I started analyzing myself. I knew that Cleo was talking about figuring out a major, but I was starting to wonder if I even needed to finish school. Could I utilize my hobbies or talents to make a living? I looked at my hobbies. Reading? Not likely that I could monetize that. Drawing? I wasn’t all that good at it, so I doubt I’d be able to turn a profit my selling drawings. Video games? “Let’s Players” were getting very popular online, but I don’t think I’m interesting or funny enough to maintain a decent audience. It didn’t look like my hobbies would get my life on track. I had to think harder. What about interests? Not many of those would support me, and the ones that could, I didn’t have the looks for. There was something though. Something I had the drive for. Travel. For as long as I could remember, I wanted to see the world no matter the cost or dangers. This was my answer, or at least what would lead me to it. What could he major in that would let me see the world? Diplomacy? Archeology? Oceanography?

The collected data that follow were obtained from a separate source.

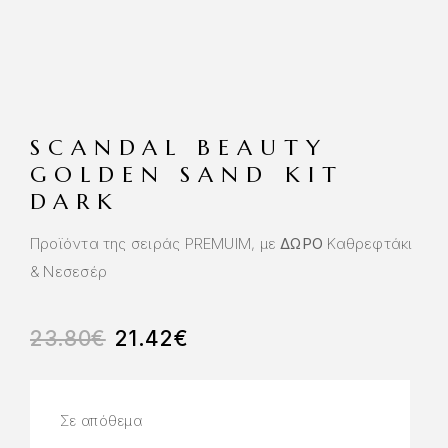
SCANDAL BEAUTY
GOLDEN SAND KIT
DARK
Προϊόντα της σειράς PREMUIM, με
ΔΩΡΟ
Καθρεφτάκι
& Νεσεσέρ
23.80
€
21.42
€
Σε απόθεμα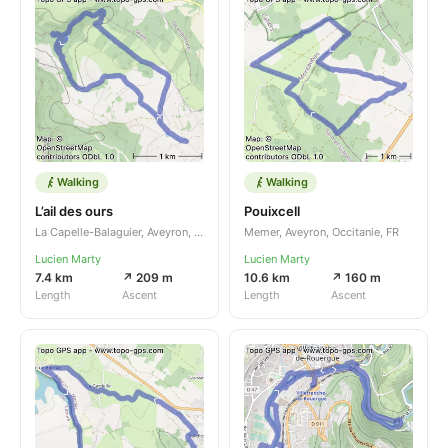
Walking
Walking
L’ail des ours
Pouixcell
La Capelle-Balaguier, Aveyron, Occitanie, FR
Memer, Aveyron, Occitanie, FR
Lucien Marty
Lucien Marty
7.4 km
↗ 209 m
10.6 km
↗ 160 m
Length
Ascent
Length
Ascent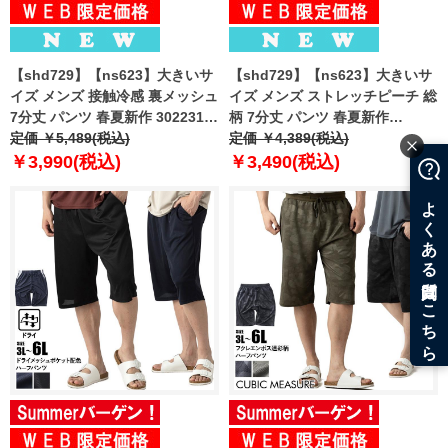
【shd729】【ns623】大きいサ
【shd729】【ns623】大きいサ
イズ メンズ 接触冷感 裏メッシュ
イズ メンズ ストレッチピーチ 総
7分丈 パンツ 春夏新作 302231az
柄 7分丈 パンツ 春夏新作
【fre】
定価 ￥5,489(税込)
302249az 【fre】
定価 ￥4,389(税込)
￥3,990(税込)
￥3,490(税込)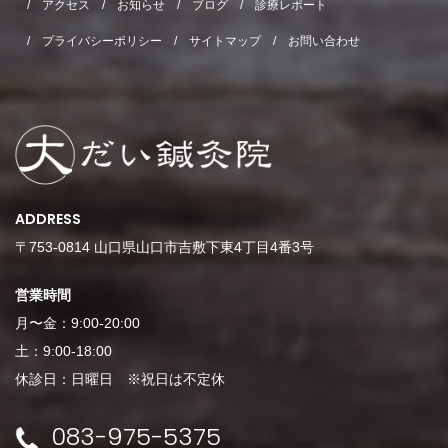
アクセス
お知らせ
ブログ
診療レポート
プライバシーポリシー
サイトマップ
お問い合わせ
ADDRESS
〒753-0814 山口県山口市吉敷下東4丁目4番3号
営業時間
月〜金：9:00-20:00
土：9:00-18:00
休診日：日曜日 ※祝日は不定休
083-975-5375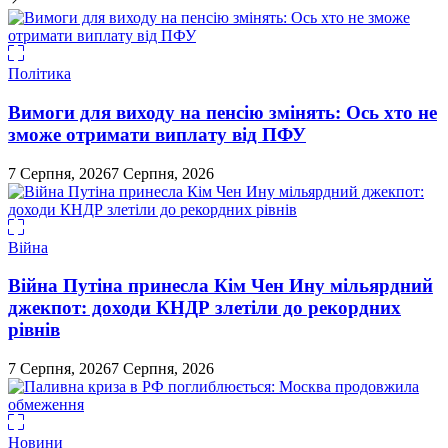
Політика
Вимоги для виходу на пенсію змінять: Ось хто не
зможе отримати виплату від ПФУ
7 Серпня, 2026
7 Серпня, 2026
Війна
Війна Путіна принесла Кім Чен Ину мільярдний
джекпот: доходи КНДР злетіли до рекордних
рівнів
7 Серпня, 2026
7 Серпня, 2026
Новини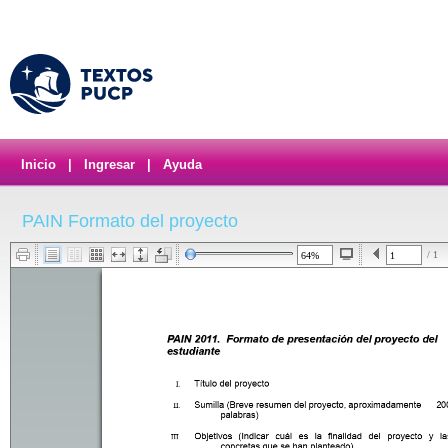
Inicio
|
Ingresar
|
Ayuda
PAIN Formato del proyecto
/ 1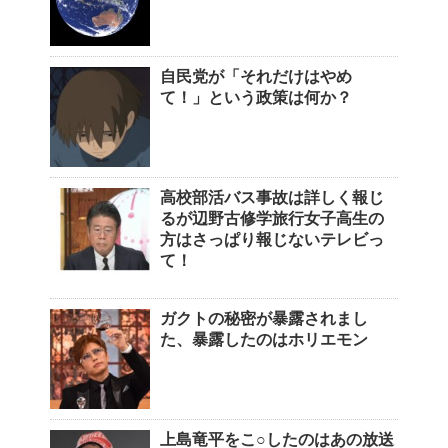
自民党が「それだけはやめ
て！」という政策は何か？
高校部活バス事故は詳しく報じ
るが辺野古修学旅行女子高生の
方はさっぱり報じないテレビっ
て！
ガクトの秘密が暴露されまし
た、暴露したのはホリエモン
上島竜平をこ○したのはあの放送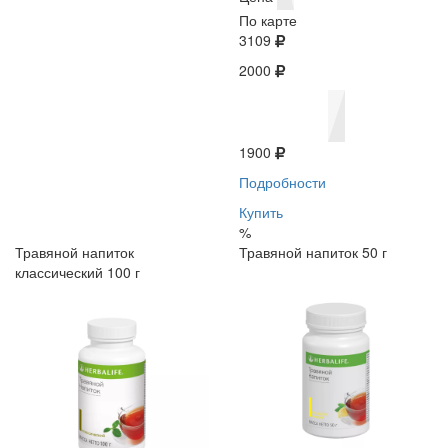
По карте
3109
2000
1900
Подробности
Купить
%
Травяной напиток
Травяной напиток 50 г
классический 100 г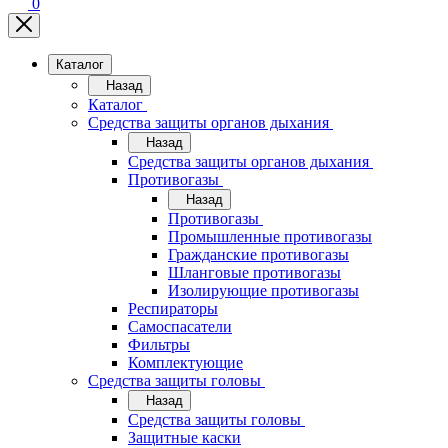
0
Каталог
Назад
Каталог
Средства защиты органов дыхания
Назад
Средства защиты органов дыхания
Противогазы
Назад
Противогазы
Промышленные противогазы
Гражданские противогазы
Шланговые противогазы
Изолирующие противогазы
Респираторы
Самоспасатели
Фильтры
Комплектующие
Средства защиты головы
Назад
Средства защиты головы
Защитные каски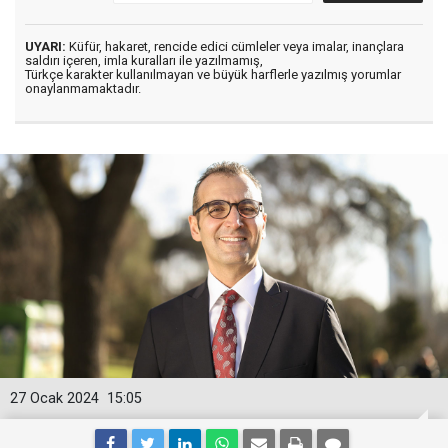
UYARI:
Küfür, hakaret, rencide edici cümleler veya imalar, inançlara
saldırı içeren, imla kuralları ile yazılmamış,
Türkçe karakter kullanılmayan ve büyük harflerle yazılmış yorumlar
onaylanmamaktadır.
27 Ocak 2024
15:05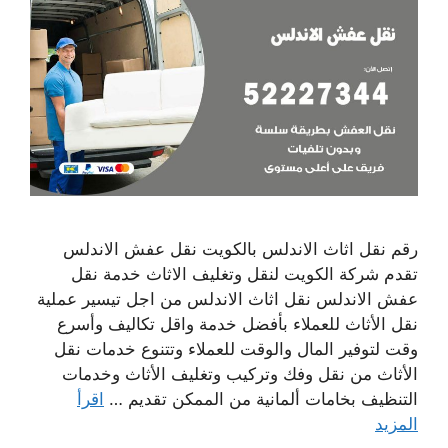
رقم نقل اثاث الاندلس بالكويت نقل عفش الاندلس
تقدم شركة الكويت لنقل وتغليف الاثاث خدمة نقل
عفش الاندلس نقل اثاث الاندلس من اجل تيسير عملية
نقل الأثاث للعملاء بأفضل خدمة واقل تكاليف وأسرع
وقت لتوفير المال والوقت للعملاء وتتنوع خدمات نقل
الأثاث من نقل وفك وتركيب وتغليف الأثاث وخدمات
التنظيف بخامات ألمانية من الممكن تقديم …
اقرأ
المزيد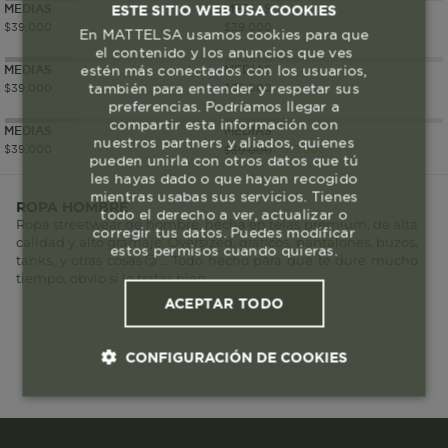
MEDIAS
ESTE SITIO WEB USA COOKIES
MEDIAS
$
39
.
000
$
39
.
000
En MATTELSA usamos cookies para que
el contenido y los anuncios que ves
estén más conectados con los usuarios,
MEDIAS
MEDIAS
también para entender y respetar sus
$
39
.
000
$
39
.
000
preferencias. Podríamos llegar a
compartir esta información con
MEDIAS
MEDIAS
nuestros partners y aliados, quienes
$
39
.
000
$
19
.
500
$
39
.
000
pueden unirla con otros datos que tú
les hayas dado o que hayan recogido
mientras usabas sus servicios. Tienes
ROPA HOMBRE
todo el derecho a ver, actualizar o
Ropa streetwear de hombre, hecha en telas premium, de alta
corregir tus datos. Puedes modificar
calidad y alto gramaje. Oversized, gráficos, pantalones, buzos,
estos permisos cuando quieras.
tanks, y otras cosas😏… Todo hecho para que te dure mucho
tiempo, obvio si lo tratas bien.
ACEPTAR TODO
CONFIGURACIÓN DE COOKIES
Cookies esenciales y necesarias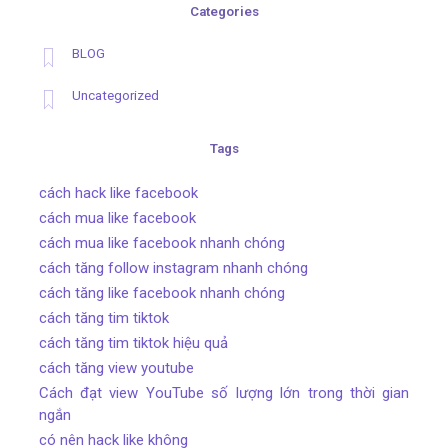
Categories
BLOG
Uncategorized
Tags
cách hack like facebook
cách mua like facebook
cách mua like facebook nhanh chóng
cách tăng follow instagram nhanh chóng
cách tăng like facebook nhanh chóng
cách tăng tim tiktok
cách tăng tim tiktok hiệu quả
cách tăng view youtube
Cách đạt view YouTube số lượng lớn trong thời gian
ngắn
có nên hack like không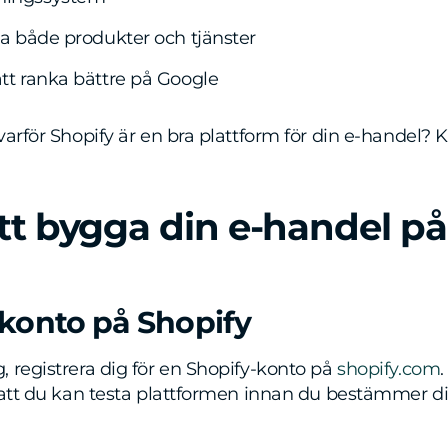
lja både produkter och tjänster
att ranka bättre på Google
arför Shopify är en bra plattform för din e-handel? K
att bygga din e-handel på
 konto på Shopify
 registrera dig för en Shopify-konto på
shopify.com
 att du kan testa plattformen innan du bestämmer di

But as I got closer to the answer, I noticed something. Something very strange. A light was pulsing through the trees. It seemed as though someone set up party lights, but I heard nothing. No music to accompany the light and no people to explain why it was there. I made my way to it, weaving through the dense tree trunks and bushes. I reached a clearing, and my jaw dropped. This light was not man-made, as far as I could tell. A slowly twisting vortex of gleaming silver and blood-red mist was lightly hovering above the ground. My imagination immediately overpowered my reasoning. If this wasn’t a figment of my imagination, it was surely a portal. Everything in my very being was sure about that. I had to tell someone. I had to let someone know this was here.
But something stopped me. In that moment, my dilemma seemed to have a solution. Portals lead to places. All I needed to do is step through. I was ready to go through, but my reasoning resurfaced. Where would it take me? Would I be able to get back? Would it kill me? Then I remembered the anger I felt when I was expelled, the grief when I realized my life was ruined, the helplessness of being stuck in a world that seemed to reject me. I didn’t remember my talk with Cleo.
“Fuck it.” I dove headlong into the portal.
Desperation makes people do crazy shit.